SoK: How Robust is Image Classification Deep Neural Network Watermarking?

Abstract

Deep Neural Network (DNN) watermarking is a method for provenance verification of DNN models. Watermarking should be robust against watermark removal attacks that derive a surrogate model that evades provenance verification. Many watermarking schemes that claim robustness have been proposed, but their robustness is only validated in isolation against a relatively small set of attacks. There is no systematic, empirical evaluation of these claims against a common, comprehensive set of removal attacks. This uncertainty about a watermarking scheme’s robustness causes difficulty to trust their deployment in practice. In this paper, we evaluate whether recently proposed watermarking schemes that claim robustness are robust against a large set of removal attacks. We survey methods from the literature that (i) are known removal attacks, (ii) derive surrogate models but have not been evaluated as removal attacks, and (iii) novel removal attacks.
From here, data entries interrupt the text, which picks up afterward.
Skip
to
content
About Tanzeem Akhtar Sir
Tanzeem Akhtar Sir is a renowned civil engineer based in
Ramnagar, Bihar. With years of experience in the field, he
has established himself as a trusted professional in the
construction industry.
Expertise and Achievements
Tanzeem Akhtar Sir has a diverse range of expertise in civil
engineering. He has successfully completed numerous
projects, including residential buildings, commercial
Weight shifting and smooth retraining are novel removal attacks adapted to the DNN watermarking schemes surveyed in this paper. We propose taxonomies for watermarking schemes and removal attacks. Our empirical evaluation includes an ablation study over sets of parameters for each attack and watermarking scheme on the image classification datasets CIFAR-10 and ImageNet. Surprisingly, our study shows that none of the surveyed watermarking schemes is robust in practice. We find that schemes fail to withstand adaptive attacks and known methods for deriving surrogate models that have not been evaluated as removal attacks. This points to intrinsic flaws in how robustness is currently evaluated. Our evaluation includes a discussion of the runtime of each attack to underpin their practical relevance. While none of the schemes is robust against all attacks, none of the attacks removes all watermarks. We show that attacks can be combined and find combined attacks that remove all watermarks. We show that watermarking schemes need to be evaluated against a more extensive set of removal attacks with a more realistic adversary model. Our source code and a complete dataset of evaluation results are publicly available, which allows to independently verify our conclusions.